2.

C’era un altro vantaggio con le finestre al plasma. Si poteva ascoltare quello che veniva detto dentro la casa molte ore o giorni o persino anni dopo. Le onde sonore subivano lo stesso rallentamento degli ioni termo-luciferi e restituivano voci, parole, schiamazzi, suoni dopo periodi variabili in base al tipo di finestra.Il problema era sapere ascoltare. Cosa che non era da tutti. Anzi pochissimi, come lui, erano in grado di ascoltare le finestre. Le voci giungevano distorte e fortemente rallentate. Per la verità dipendeva dalla finestra. Se il suo spessore era notevole, oltre il mezzo centimetro, le parole non riuscivano a uscire perché le onde sonore si incuneavano nel plasma come un essere umano che penetra nel fango. L’uomo, prima procede a velocità sostenuta, poi, man mano che si immerge sempre di più aumenta l’attrito e la viscosità continua a rallentarne il moto sino a fermarlo del tutto. Così accadeva per le voci. Venivano rallentate e poi spente dal plasma. Tranne quelle che venivano assorbite dalle finestre di pochi millimetri e riuscivano ad attraversare la ‘palude’ e a sbucare dall’altra parte.Chiunque dotato di una strumentazione adatta era in grado di registrare suoni e voci. Lui però riusciva ad andare oltre.

Ottavio si fermò a osservare l’ambiente. Era un pranzo-soggiorno con angolo cottura. Una porta si apriva sul lato destro. Ciò che lo colpì subito fu il gran numero di quadri alle pareti. Ce n’erano una ventina a soggetto unico: Venere. C’era una riproduzione perfetta della Venere del Botticelli, l’unica che riuscì a riconoscere a colpo d’occhio, poi continuò a guardare gli altri quadri. Erano famosi anche se non rammentava gli autori. Furono gli ologrammi a catturare la sua attenzione. Riproducevano volti di donne. Bellissimi nella fissità della morte. Quale mente distorta avrebbe apprezzato riproduzioni di donne morte?

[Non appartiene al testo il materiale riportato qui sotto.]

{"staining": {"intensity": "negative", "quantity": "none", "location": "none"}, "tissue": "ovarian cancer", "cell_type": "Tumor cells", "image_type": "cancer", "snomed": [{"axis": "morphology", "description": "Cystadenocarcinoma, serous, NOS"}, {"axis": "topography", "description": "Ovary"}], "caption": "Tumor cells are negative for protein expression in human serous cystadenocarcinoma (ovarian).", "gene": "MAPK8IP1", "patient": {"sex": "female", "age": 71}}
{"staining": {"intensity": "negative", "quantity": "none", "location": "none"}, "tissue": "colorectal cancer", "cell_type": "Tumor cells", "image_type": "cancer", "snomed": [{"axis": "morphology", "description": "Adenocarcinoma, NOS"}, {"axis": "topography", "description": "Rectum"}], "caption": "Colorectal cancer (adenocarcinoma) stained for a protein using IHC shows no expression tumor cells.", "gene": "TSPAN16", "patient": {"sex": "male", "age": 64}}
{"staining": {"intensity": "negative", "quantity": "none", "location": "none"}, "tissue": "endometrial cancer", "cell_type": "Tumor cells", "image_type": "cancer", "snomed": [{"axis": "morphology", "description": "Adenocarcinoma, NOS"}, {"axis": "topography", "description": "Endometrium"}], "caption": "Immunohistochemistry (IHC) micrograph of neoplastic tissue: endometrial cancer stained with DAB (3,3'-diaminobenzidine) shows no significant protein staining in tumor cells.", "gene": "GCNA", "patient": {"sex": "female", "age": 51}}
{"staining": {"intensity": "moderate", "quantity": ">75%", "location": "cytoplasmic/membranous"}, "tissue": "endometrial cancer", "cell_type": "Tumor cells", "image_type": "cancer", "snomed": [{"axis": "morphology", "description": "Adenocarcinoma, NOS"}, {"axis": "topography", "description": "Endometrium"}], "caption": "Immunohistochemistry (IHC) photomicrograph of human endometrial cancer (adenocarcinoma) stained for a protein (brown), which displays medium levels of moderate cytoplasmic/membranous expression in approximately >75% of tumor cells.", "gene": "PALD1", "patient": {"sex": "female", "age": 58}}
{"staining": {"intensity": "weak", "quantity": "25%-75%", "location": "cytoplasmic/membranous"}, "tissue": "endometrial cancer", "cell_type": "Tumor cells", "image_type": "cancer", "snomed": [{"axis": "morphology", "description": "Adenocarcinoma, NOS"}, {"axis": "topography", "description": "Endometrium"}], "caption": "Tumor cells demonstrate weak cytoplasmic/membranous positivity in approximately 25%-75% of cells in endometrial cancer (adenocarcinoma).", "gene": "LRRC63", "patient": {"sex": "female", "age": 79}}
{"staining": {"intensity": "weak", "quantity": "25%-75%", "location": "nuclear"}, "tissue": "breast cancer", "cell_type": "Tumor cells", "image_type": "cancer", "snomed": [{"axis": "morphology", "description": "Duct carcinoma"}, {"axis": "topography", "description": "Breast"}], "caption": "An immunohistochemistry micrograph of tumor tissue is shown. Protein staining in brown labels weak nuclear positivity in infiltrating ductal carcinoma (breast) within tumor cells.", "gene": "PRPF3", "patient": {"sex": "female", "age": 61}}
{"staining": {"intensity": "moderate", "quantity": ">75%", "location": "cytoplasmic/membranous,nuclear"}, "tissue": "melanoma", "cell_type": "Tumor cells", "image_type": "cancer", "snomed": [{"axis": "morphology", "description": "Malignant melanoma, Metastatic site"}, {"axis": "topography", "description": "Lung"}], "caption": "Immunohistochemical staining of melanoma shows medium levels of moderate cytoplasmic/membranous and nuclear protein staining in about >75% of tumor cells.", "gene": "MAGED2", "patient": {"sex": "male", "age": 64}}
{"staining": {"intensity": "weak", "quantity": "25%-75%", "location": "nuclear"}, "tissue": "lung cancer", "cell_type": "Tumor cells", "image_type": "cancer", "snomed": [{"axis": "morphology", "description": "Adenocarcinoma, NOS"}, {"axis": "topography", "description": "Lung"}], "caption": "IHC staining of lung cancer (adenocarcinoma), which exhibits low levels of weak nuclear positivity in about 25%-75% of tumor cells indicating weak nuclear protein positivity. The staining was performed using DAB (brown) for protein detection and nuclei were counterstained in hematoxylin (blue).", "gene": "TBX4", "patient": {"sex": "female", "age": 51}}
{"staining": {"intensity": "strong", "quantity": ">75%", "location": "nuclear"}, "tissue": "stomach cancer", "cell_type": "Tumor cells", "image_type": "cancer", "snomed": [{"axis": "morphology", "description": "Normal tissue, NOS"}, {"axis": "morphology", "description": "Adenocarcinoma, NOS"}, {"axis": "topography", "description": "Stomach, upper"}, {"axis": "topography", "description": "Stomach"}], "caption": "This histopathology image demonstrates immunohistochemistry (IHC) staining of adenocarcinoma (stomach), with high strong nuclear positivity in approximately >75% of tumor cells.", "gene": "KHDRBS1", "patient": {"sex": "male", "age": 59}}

A prescindere dal fatto che appendere ai muri alcune perfette riproduzioni di grandi opere d’arte fosse assolutamente anacronistica. questo mostrava un cattivo gusto ormai obsoleto. Inoltre c’era quella unicità di soggetto che infastidiva e faceva pensare a una forma di ossessione pesante.

- Problemi?

- No, tutto a posto - rispose all’ispettore che lo stava pazientemente attendendo all’esterno con la pattuglia.

- Ho saputo di ascoltatori che sono svenuti durante l’ascolto.

- È successo anche a me, ma la situazione era differente. Da quello che mi avete detto qui non c’è stato un delitto particolarmente cruento.

L’ispettore non rispose subito, attese qualche istante, poi: - Il problema è cosa debba intendersi per cruento. Dalle indagini è emerso che lì c’è stato un omicidio alquanto strano. Ma non ne abbiamo la certezza, gliel’ho già detto. Abbiamo il corpo del proprietario della villetta con la testa staccata di netto. E la sua presunta assassina col capo dell’uomo ancora tra le mani tenuto per i capelli. Non c’è il tempo per svolgere più a fondo le indagini. Le finestre parlano soltanto oggi, poi tutto andrà perso.

- Farò attenzione.

Ottavio troncò subito la conversazione. Sapeva tutto, era ormai un esperto, e Livio Grassi, l’ispettore, gli aveva già descritto la scena del presunto delitto. In ogni caso, non era convinto che tutte le ‘voci’ andassero perse. Bisognava soltanto saper ascoltare. Egualmente raddoppiò la prudenza. Si avvicinò alla finestra quotidiana e l’osservò attentamente. C’era la luna al primo quarto che spiccava chiarissima nel cielo sporcato dalle luci delle città vicine. Doveva essere cominciato tutto più o meno in quel momento.

Tirò fuori il microregistratore e le cuffie. Attaccò le ventose nei sei punti individuati in anni di attente ricerche e cominciò ad ascoltare.

All’inizio non udì nulla. Poi un rumore strano, come una stoffa lacerata, ovviamente sempre molto lento, e un respiro. Che lui riusciva a percepire bene, quindi doveva essere affannoso, visto che, nonostante fosse molto rallentato era ben individuabile.

Poi ascoltò altro. Ma di poco chiaro.